**SELECTION**
They asked me to sing for a celebration of life film they're making.
I feel grateful to be asked and of course the answer is "yes".
And.....what I often forget in situations like this in life....is that when I say yes and give of my self.....I receive unforeseen gifts in return.
When you say yes you are rewarded by the Heavens, by the people, by God, by Karma.
You just get a lot back when you give.
The gift of singing the "Father And Son" song in this context was beautiful in and of itself, very full of meaning for all of us present, those seen and those unseen.
Another gift was seeing the people doing something to honor someone they love who has departed this world.
I saw that they were moved by my contribution and I in turn was moved as well.
Another thing I received was a conversation at the end with the father.
We talked about work that he does helping people communicate better in their work lives.
Part of the conversation turned to how we ask for money or get compensation.
We talked about the exchange of something of value, that you have to be giving something of value and then people will gladly give money for that something.
You know, if you've read along with this blog for a while, that I have had a narrative of fear over supporting myself, getting out of debt, moving forward financially.
This man and I talked about how I have received generous support from my fans, and my fans have brought me along to new better places in my life, but not out of pity for me.

**INFORMATION SUPPLIED**
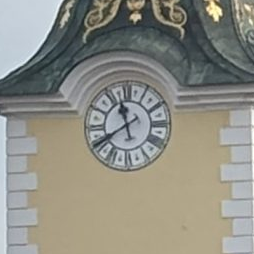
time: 11:39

**PROBLEMS TO WORK ON**
1) Return the passage of the post about singing for the film between "Another gift was" and "their work lives.", inclusive.
2) Extend the post about singing for the film, picking up right after its final sentence.

**ANSWERS BY TASK**
1)
Another gift was seeing the people doing something to honor someone they love who has departed this world.
I saw that they were moved by my contribution and I in turn was moved as well.
Another thing I received was a conversation at the end with the father.
We talked about work that he does helping people communicate better in their work lives.

2)
Fans of my music and my writing and my way of living have given support because they love the dream, they love what I'm doing they love how it makes them feel or how it lifts them up or how it inspires them.
They give money when they like what I'm doing and they're glad to be participating in that.
Here's the follow up thought he sent me this morning:
"People don't pay you to save you or feed you.
They pay you to thank you for helping them feel moved."
Feeling moved means a lot.
This is a time when a lot of people can be feeling stuck, paralyzed with fear, unsure of a way forward.
Life is a journey, that's what we all say, we all see life as having movement.
When you feel moved you get unstuck, you see something, you feel something, you realize something.
Last night one of my favorite friends came over to visit.
I hadn't seen her since mid-February.
We threw all caution to the wind and hugged each other.
She's been through a lot since then and so have I.
She arrived at 5pm, purposely early in the evening so we'd have plenty of time to catch up.
We finally felt that we had covered all of the important topics at around 1:15 in the morning when she left to drive home.
We had wine early on, so she was completely sober by the time she left.
Rob was in on the first couple of hours and then he went out to his studio in back to do some work.
Even Tobi the puppy was sound asleep on the sofa by the time we called it a wrap.
We reached a few break through ideas in all of that exchange.
And of course we were just plain having fun the whole time anyway.
We ate a lot of snacks and drank a lot of wine....a bottle of Sancerre she brought me because that's my favorite to relive the days in the Jardin du Luxembourg.
We also drank bottle after bottle of sparkling water into the wee hours.
The important topic was saying yes.
Say yes to love.
Say yes to giving in.
Say yes to giving up.
Say yes to the let-go-let-God thing.
Say yes to floating around feeling grateful for every little thing instead of seeing what is left undone, what needs fixing still, what isn't right.
My friend said that Rob's house is glowing.
His porch is glowing, his backyard is glowing, the upstairs bedrooms are glowing.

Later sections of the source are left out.